* _WHAT THE TASK REQUIRES_: Among the entries below, find the lines with "سینک" and copy them.

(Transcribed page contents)
[Start of section]

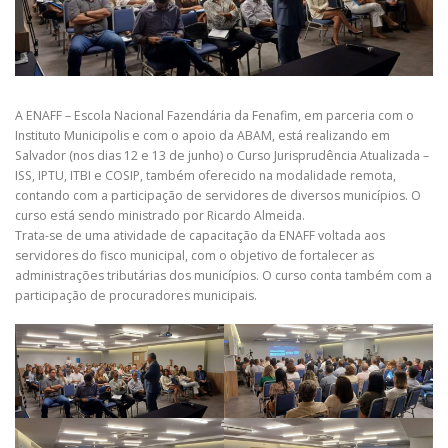
A ENAFF – Escola Nacional Fazendária da Fenafim, em parceria com o
Instituto Municipolis e com o apoio da ABAM, está realizando em
Salvador (nos dias 12 e 13 de junho) o Curso Jurisprudência Atualizada –
ISS, IPTU, ITBI e COSIP, também oferecido na modalidade remota,
contando com a participação de servidores de diversos municípios. O
curso está sendo ministrado por Ricardo Almeida.
Trata-se de uma atividade de capacitação da ENAFF voltada aos
servidores do fisco municipal, com o objetivo de fortalecer as
administrações tributárias dos municípios. O curso conta também com a
participação de procuradores municipais.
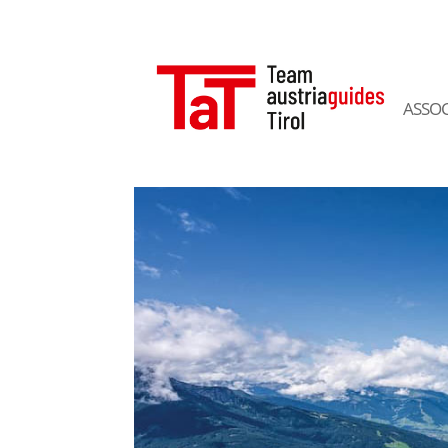
ASSOC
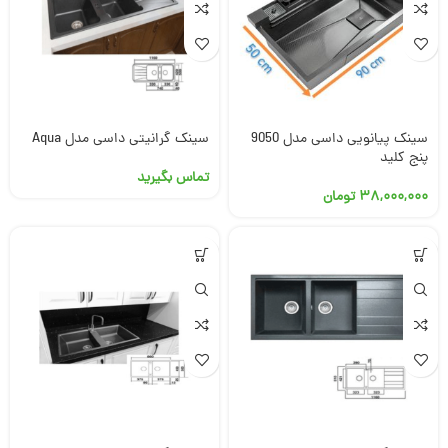
سینک پیانویی داسی مدل 9050
سینک گرانیتی داسی مدل Aqua
پنج کلید
تماس بگیرید
۳۸,۰۰۰,۰۰۰
تومان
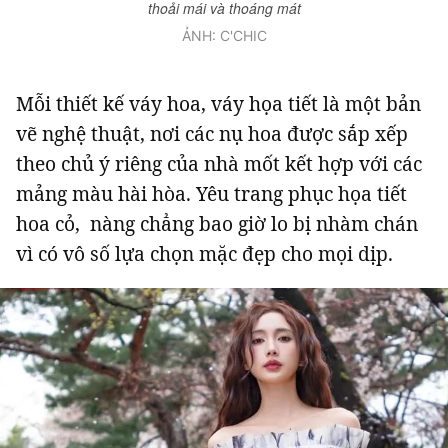
thoải mái và thoáng mát
ẢNH: C'CHIC
Mỗi thiết kế váy hoa, váy họa tiết là một bản
vẽ nghệ thuật, nơi các nụ hoa được sắp xếp
theo chủ ý riêng của nhà mốt kết hợp với các
mảng màu hài hòa. Yêu trang phục họa tiết
hoa cỏ, nàng chẳng bao giờ lo bị nhàm chán
vì có vô số lựa chọn mặc đẹp cho mọi dịp.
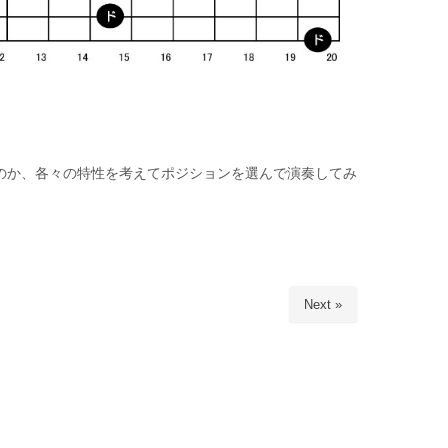
のか、各々の特性を考えてポジションを選んで演奏してみ
Next »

[End of section]

* _COMPLETED TASK_:
سینک پیانویی داسی مدل 9050
سینک گرانیتی داسی مدل Aqua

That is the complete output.